OReilly just so happens to be a critical care physician at the University of Vermont. The worst part wasn’t the money we owed, she said of the $4,792 bill. The worst part was that the disclaimer letters made no sense mostly gobbledygook pages. You have lodged two appeals, so far without success.
Some rejections are, of course, well regarded, and some insurers deny just 2 percent of claims, the KFF study found. But the increase in denials, and the often strange reasons offered, could be explained, in part, by a ProPublica investigation into Cigna, the insurance giant with 170 million customers worldwide.
The ProPublicas investigation, released in March, found that an automated system, called PXDX, allowed Cigna medical reviewers to sign 50 charts in 10 seconds, allegedly without going through patient records.

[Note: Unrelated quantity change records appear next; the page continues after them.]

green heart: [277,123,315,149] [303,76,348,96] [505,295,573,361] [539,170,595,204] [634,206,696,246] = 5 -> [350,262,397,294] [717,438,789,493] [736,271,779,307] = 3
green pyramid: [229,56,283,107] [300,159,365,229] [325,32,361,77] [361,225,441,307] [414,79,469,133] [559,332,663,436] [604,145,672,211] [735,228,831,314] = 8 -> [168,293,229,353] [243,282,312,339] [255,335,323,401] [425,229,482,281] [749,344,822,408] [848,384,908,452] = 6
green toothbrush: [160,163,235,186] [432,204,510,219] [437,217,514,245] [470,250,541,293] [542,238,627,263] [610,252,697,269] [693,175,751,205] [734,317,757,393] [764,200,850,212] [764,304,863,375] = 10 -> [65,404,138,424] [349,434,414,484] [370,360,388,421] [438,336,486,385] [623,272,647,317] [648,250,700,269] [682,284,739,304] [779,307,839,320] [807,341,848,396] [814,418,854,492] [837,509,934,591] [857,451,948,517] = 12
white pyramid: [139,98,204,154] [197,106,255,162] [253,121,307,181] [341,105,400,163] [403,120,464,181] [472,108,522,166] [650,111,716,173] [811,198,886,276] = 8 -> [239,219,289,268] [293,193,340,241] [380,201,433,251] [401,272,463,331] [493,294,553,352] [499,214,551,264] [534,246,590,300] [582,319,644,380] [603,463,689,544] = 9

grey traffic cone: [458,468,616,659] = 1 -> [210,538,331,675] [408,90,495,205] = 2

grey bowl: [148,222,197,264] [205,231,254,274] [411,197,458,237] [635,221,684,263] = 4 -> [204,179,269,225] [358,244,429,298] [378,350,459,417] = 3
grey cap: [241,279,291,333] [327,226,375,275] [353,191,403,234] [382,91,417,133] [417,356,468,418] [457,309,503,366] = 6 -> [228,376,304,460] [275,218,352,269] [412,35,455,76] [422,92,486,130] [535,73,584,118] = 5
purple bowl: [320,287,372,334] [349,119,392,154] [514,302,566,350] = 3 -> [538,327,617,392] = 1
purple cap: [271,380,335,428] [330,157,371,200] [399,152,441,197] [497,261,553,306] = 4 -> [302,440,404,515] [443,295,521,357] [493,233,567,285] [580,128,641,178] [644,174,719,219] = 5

Decades ago, insurer reviews were reserved for a small fraction of expensive treatments to make sure providers weren’t ordering with an eye to profit instead of patient needs.
These reviews and denials have now come down to the most mundane medical interventions and needs, including things like asthma inhalers or heart medicine that a patient has been on for months or years. What is approved or denied may be based on insurers’ transfer agreements with drug and device manufacturers rather than optimal patient treatment.
Automation makes reviews cheap and easy. A 2020 study estimated that automated claims processing saves US insurers more than $11 billion annually.
But challenging a denial can take patients and doctors hours. Many people lack the knowledge or stamina to take on the task, unless the bill is particularly large or the treatment obviously life-saving. And the process for larger claims is often fabulously complicated.
The Affordable Care Act clearly stated that HHS would collect denial data from private health insurers and group health plans and should make that information publicly available. (Who would choose a plan that denied half of patient claims?) The data should also be available to state insurance commissioners, who share oversight duties with HHS and seek to curb abuse.
To date, that information gathering has been haphazard and limited to a small subset of plans, and the data is not verified to ensure it is complete, according to Karen Pollitz, senior member of KFF and one of the authors of the KFF study. Data-driven federal oversight and enforcement is, therefore, more or less non-existent.
HHS did not respond to requests for comment for this article.
The government has the power and duty to put an end to the fire hose of reckless denial that harms patients financially and medically. Thirteen years after the approval of the ACA, perhaps the time has come to begin the investigation and enforcement of the mandate.
KFF Health News is a national newsroom that produces in-depth journalism on health issues and is a major operating program of KFF, an independent source of research, survey and health policy journalism. Find out more about KFF.